- Plain-text document sources -
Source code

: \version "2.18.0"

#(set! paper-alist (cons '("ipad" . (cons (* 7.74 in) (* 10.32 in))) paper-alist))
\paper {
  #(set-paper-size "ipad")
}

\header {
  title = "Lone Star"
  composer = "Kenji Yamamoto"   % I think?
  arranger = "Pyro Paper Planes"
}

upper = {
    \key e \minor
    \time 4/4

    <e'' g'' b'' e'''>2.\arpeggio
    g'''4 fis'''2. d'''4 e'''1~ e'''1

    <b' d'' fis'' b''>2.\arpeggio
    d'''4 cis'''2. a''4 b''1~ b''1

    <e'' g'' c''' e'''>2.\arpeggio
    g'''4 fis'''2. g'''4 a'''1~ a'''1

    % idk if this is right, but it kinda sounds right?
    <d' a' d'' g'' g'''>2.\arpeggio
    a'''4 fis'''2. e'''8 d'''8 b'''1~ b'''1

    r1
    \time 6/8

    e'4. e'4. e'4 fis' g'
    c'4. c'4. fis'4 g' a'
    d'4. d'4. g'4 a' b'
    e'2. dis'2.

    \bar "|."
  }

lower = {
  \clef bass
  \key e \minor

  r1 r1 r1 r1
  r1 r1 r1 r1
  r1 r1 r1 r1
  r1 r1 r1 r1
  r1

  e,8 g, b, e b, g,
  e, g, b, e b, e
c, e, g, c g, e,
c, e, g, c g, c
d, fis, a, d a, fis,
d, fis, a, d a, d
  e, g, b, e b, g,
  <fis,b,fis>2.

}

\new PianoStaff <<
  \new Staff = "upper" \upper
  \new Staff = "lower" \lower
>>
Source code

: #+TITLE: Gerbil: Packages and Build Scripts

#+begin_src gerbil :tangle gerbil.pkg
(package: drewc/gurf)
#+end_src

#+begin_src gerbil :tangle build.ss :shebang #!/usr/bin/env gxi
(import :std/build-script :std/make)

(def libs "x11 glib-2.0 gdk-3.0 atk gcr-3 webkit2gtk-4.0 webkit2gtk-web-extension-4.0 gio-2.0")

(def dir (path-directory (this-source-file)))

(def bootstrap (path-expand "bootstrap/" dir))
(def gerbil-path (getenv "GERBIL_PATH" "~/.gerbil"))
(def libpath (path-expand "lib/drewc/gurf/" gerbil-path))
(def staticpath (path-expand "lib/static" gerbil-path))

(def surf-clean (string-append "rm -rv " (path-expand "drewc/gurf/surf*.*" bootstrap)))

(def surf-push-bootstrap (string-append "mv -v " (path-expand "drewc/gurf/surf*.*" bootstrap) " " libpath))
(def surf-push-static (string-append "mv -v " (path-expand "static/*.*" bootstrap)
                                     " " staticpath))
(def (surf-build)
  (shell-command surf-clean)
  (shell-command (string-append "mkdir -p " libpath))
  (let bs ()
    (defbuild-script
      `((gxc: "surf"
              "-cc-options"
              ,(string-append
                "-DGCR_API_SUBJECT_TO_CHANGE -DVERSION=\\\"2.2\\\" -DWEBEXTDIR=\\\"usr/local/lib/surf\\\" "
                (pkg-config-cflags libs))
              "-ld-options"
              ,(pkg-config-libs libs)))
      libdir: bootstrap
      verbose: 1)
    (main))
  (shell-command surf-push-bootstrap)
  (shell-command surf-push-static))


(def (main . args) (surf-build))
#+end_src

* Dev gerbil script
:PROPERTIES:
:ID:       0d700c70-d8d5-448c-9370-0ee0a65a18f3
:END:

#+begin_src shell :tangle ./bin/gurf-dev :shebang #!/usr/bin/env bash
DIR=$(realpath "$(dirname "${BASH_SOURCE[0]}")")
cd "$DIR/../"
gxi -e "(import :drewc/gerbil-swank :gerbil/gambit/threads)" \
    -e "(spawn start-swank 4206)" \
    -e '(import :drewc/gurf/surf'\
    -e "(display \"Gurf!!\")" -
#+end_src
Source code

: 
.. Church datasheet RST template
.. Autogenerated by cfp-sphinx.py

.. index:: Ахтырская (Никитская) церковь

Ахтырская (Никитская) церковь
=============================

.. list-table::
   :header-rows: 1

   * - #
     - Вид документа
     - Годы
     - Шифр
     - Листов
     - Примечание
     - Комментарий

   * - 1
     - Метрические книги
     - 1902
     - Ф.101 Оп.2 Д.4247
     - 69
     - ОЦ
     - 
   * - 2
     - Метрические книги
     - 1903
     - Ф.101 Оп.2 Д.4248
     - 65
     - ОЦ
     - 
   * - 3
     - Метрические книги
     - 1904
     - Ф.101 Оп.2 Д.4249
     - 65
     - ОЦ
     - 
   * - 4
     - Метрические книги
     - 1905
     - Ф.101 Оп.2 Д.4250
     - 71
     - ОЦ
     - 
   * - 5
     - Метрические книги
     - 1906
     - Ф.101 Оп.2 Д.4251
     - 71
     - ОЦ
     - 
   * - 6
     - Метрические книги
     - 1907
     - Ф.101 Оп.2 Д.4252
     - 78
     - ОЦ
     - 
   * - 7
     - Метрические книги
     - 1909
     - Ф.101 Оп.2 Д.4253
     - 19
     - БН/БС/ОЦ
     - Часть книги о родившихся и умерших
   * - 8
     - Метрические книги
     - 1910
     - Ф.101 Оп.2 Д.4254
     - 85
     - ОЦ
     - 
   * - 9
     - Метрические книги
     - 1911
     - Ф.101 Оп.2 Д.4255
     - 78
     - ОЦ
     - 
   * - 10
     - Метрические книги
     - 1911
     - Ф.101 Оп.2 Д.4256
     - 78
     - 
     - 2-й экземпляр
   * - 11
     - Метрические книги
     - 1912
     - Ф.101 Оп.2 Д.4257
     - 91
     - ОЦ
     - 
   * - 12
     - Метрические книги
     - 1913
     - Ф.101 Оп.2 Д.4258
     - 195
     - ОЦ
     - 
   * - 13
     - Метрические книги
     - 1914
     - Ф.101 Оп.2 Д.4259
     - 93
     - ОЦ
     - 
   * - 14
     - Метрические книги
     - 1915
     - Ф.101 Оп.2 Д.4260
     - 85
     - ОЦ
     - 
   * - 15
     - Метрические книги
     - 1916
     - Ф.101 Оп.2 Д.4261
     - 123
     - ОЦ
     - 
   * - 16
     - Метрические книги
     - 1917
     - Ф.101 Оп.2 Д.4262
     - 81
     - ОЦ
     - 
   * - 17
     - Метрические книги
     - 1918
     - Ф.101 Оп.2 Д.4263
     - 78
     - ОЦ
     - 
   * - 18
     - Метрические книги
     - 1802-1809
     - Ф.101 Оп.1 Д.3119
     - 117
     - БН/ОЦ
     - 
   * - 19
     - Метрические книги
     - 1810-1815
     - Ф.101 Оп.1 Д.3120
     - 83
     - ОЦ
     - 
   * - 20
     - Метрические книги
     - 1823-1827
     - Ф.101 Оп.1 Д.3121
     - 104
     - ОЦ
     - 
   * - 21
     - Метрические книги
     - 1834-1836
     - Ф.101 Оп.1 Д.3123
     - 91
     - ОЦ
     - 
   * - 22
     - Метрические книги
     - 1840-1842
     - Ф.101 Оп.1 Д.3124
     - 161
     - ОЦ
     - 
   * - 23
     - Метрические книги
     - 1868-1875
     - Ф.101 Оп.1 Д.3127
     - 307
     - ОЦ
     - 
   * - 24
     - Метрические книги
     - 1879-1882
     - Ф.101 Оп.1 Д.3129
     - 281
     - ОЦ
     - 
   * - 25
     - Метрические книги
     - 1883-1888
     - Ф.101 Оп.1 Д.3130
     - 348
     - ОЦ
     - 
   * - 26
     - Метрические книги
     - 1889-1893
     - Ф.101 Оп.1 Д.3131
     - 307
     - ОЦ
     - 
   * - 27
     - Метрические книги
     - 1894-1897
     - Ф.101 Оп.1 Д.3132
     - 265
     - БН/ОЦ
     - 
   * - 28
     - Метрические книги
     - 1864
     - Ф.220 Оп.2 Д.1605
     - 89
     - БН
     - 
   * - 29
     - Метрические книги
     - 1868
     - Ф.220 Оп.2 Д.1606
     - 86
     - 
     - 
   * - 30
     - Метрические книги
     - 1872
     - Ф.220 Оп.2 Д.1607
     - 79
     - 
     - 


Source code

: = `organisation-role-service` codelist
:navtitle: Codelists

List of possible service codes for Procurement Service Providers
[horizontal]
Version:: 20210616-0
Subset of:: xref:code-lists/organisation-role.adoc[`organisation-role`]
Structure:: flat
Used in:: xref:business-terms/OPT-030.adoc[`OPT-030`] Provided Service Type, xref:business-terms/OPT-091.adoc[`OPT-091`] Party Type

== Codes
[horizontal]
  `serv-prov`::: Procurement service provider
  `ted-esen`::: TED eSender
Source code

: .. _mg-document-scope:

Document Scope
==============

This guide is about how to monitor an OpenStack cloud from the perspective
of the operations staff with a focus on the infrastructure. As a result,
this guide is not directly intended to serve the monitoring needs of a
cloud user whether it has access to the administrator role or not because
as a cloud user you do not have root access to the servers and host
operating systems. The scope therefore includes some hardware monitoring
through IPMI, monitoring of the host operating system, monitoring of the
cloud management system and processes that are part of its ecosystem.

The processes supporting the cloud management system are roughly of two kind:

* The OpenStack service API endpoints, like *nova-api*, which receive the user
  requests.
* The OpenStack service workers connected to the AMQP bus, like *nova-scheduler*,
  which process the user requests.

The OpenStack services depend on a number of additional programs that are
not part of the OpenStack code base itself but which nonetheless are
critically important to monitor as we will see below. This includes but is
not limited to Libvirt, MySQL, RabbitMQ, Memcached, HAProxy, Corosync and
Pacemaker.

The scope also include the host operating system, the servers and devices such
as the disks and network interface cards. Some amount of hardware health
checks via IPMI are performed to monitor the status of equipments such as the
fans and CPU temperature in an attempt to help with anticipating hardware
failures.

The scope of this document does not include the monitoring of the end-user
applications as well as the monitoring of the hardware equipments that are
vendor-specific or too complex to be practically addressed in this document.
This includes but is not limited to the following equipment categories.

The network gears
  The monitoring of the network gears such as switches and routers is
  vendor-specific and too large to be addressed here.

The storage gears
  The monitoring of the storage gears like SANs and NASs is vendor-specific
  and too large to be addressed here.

- Your assignment -
Search the records line by line for the word "processes" and copy every line where it appears.

- Exercise answer -
cloud management system and processes that are part of its ecosystem.
The processes supporting the cloud management system are roughly of two kind:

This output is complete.